On October 26, the day of the will execution, Mahaffey again requested emergency assistance for pain relief. She had been without pain medication for 24 hours due to the termination of hospice care. A Plan of Care and Treatment from her doctor and new hospice provider on October 26 stated that Mahaffey “experienced periods of confusion, fatigue, forgetfulness, and was prone to poor judgment.”
The court found that Ms. Crosswhite introduced sufficient evidence on the question of capacity to allow the case to go forward. Given her declining condition, periods of confusion, and worsening memory, there was a genuine issue of material fact as to her capacity and summary judgment was improper. Thus, the court reversed and remanded the case back to the trial court for further proceedings. No appeal was filed.
First, keep the procedural posture of this case in mind. The Court of Appeals did not make a ruling on whether Ms. Mahaffey had capacity or not. The court only decided there was enough evidence to raise a factual question that should be determined by the fact finder at trial. A trial will determine whether Ms. Mahaffey had sufficient testamentary capacity.
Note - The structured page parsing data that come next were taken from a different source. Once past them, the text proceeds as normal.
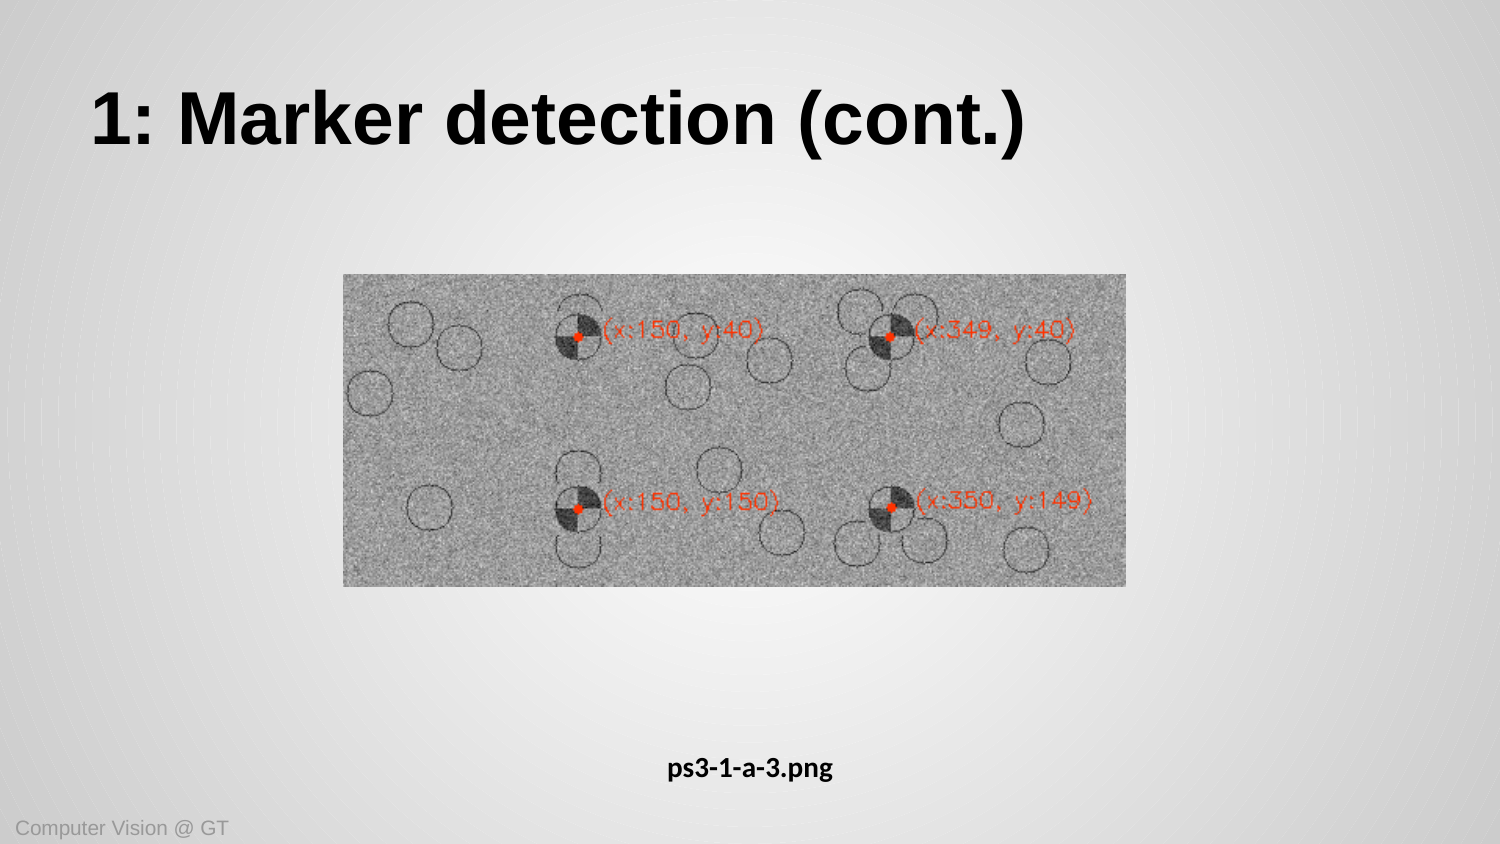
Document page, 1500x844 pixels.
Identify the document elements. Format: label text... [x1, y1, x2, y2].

title 1: Marker detection (cont.) [75, 33, 1425, 175]
picture [343, 273, 1126, 587]
text_box ps3-1-a-3.png [395, 728, 1105, 811]
text_box Computer Vision @ GT [0, 811, 422, 844]
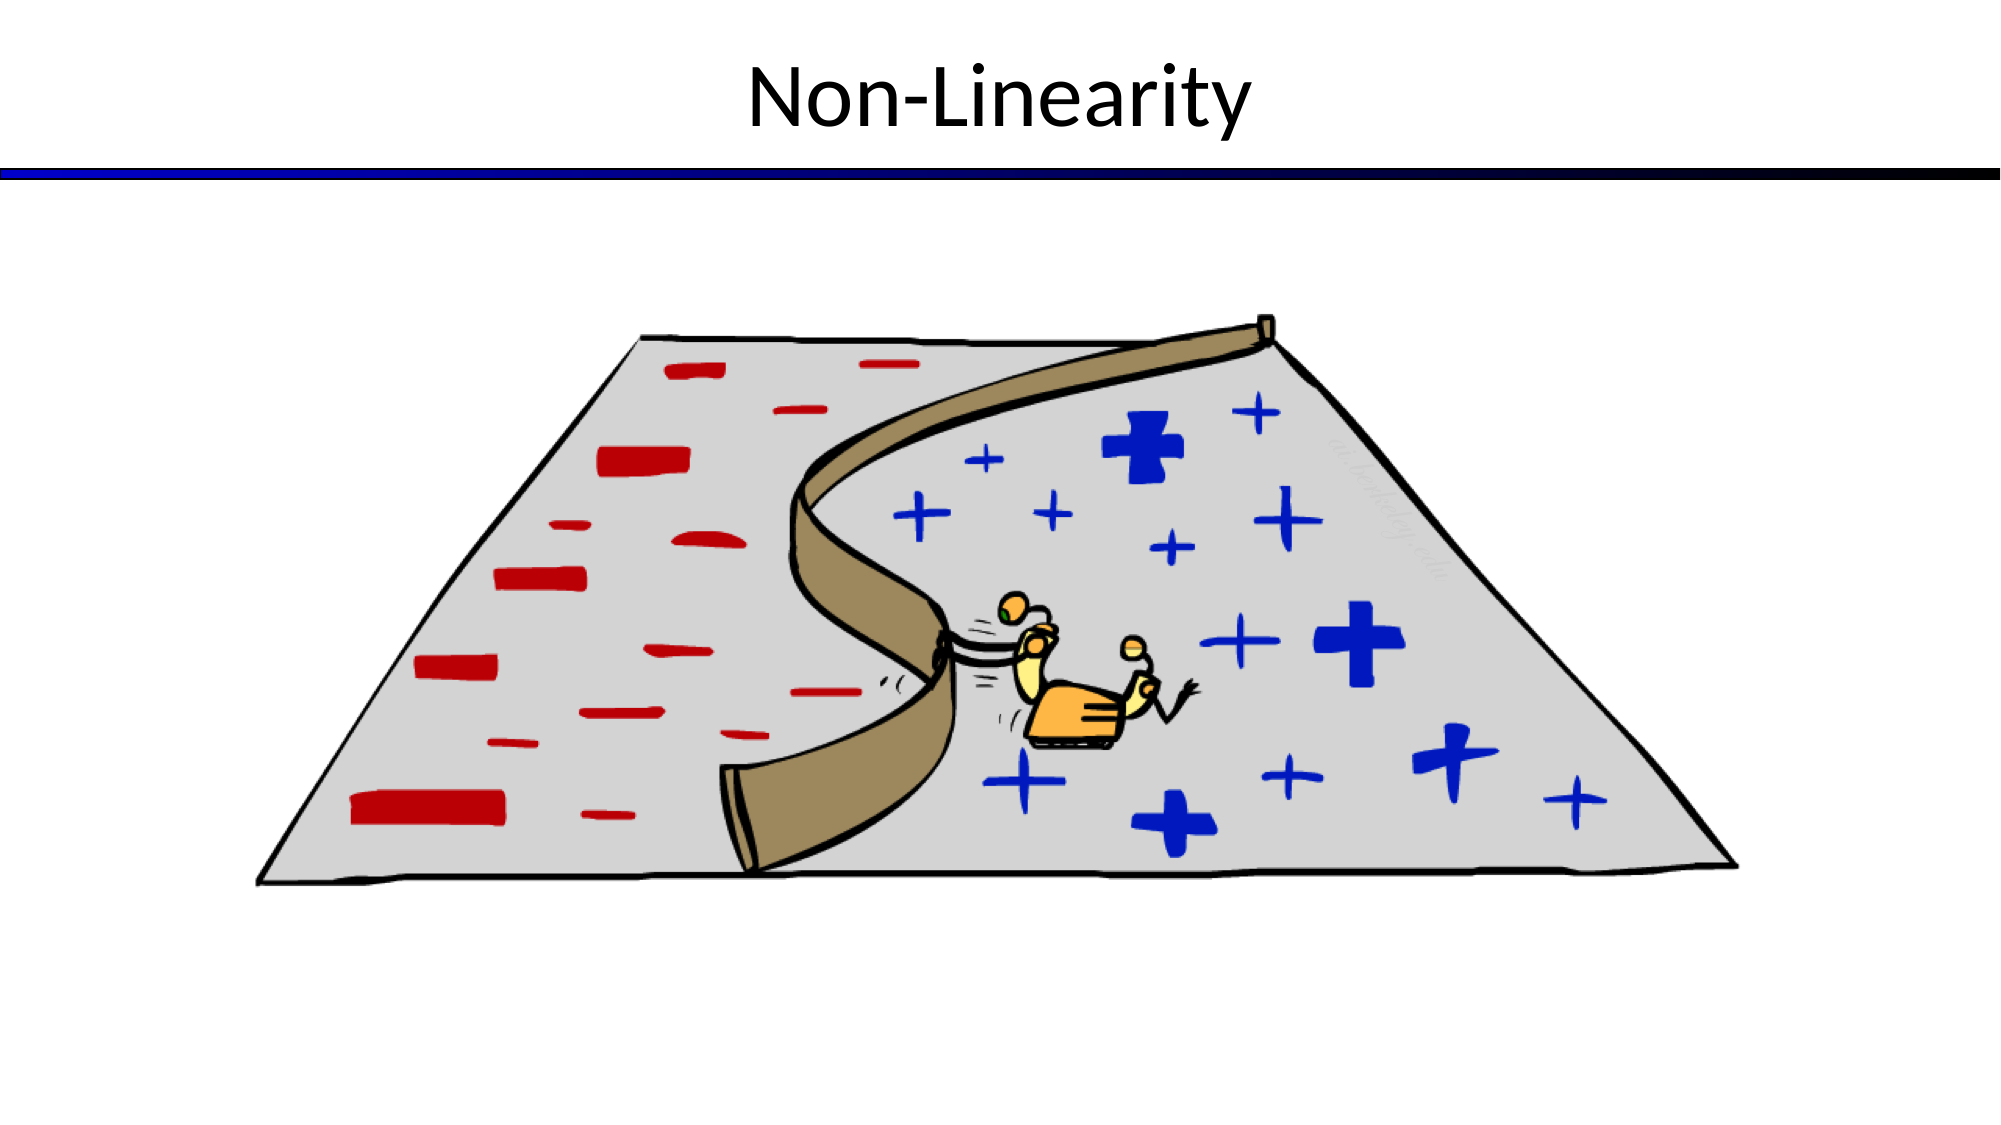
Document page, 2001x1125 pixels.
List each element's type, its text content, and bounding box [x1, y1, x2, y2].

title Non-Linearity [0, 0, 2000, 184]
picture [233, 296, 1766, 913]
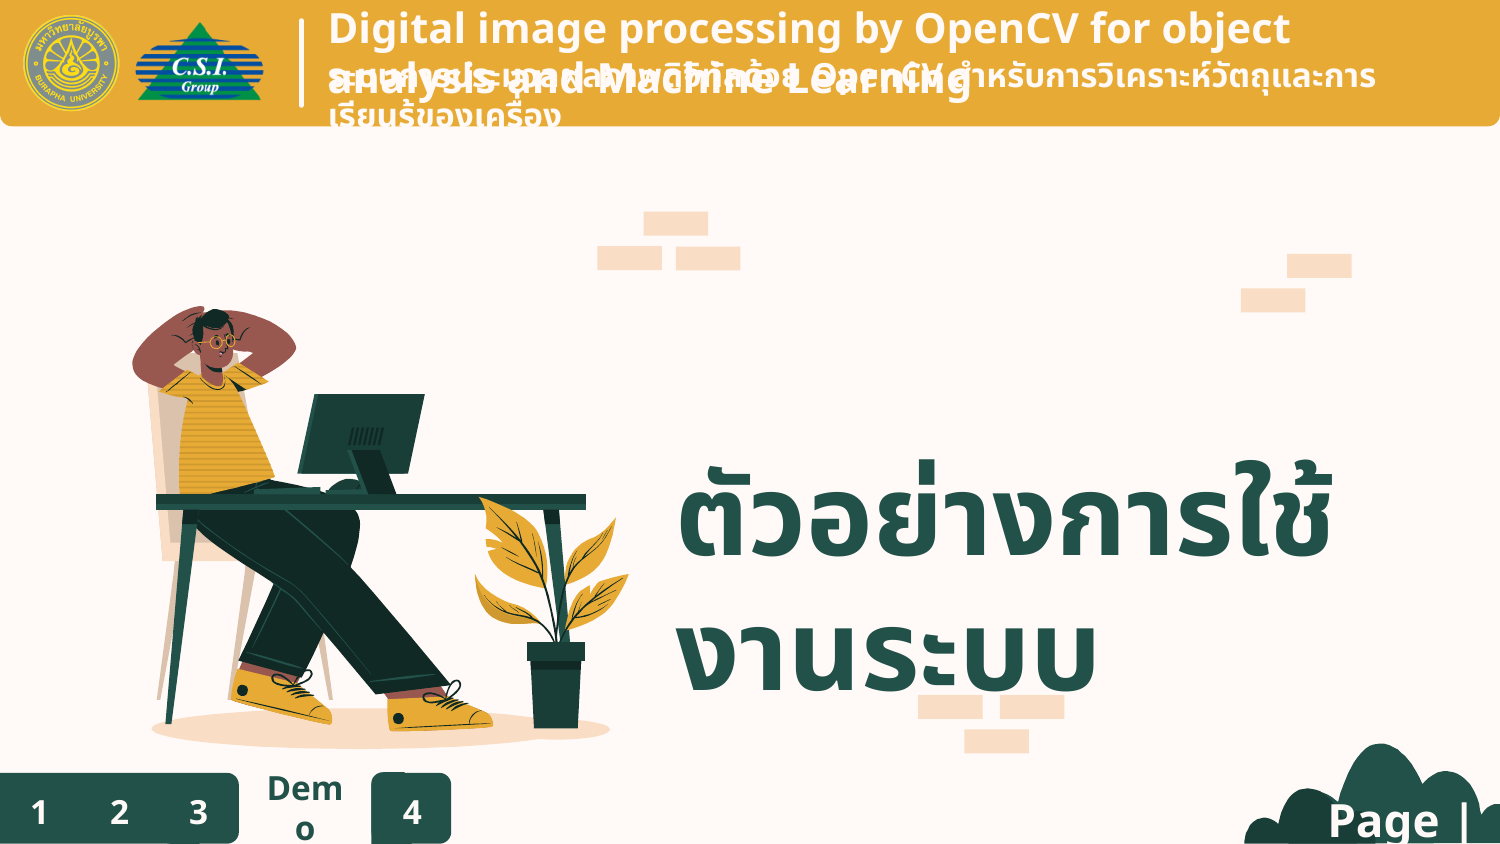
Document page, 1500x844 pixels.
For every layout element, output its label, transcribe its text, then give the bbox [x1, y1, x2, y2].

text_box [1240, 253, 1352, 313]
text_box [132, 305, 630, 750]
picture [133, 20, 267, 102]
text_box ตัวอย่างการใช้งานระบบ [660, 435, 1434, 575]
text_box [0, 772, 452, 844]
text_box ระบบการประมวลผลภาพดิจิทัลด้วย OpenCV สำหรับการวิเคราะห์วัตถุและการเรียนรู้ของเครื่อง [312, 63, 1454, 126]
text_box [0, 0, 1500, 129]
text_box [917, 694, 1065, 754]
picture [18, 10, 124, 116]
text_box Digital image processing by OpenCV for object analysis and Machine Learning [312, 20, 1482, 83]
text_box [596, 211, 741, 271]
Second, this case illustrates the importance of having an estate plan in place before someone is in failing health. Looking at the analysis in this case, the issue of testamentary capacity could certainly arise for anyone executing a will close to his or her death. Having a will and other estate planning documents in place before one is near death may help avoid this type of challenge.
Third, if a person is near death and does wish to change his or her will, it will be important to ensure evidence of capacity when the will was executed. Having several witnesses who are able to testify about the person’s condition the day of the execution will likely be extremely important.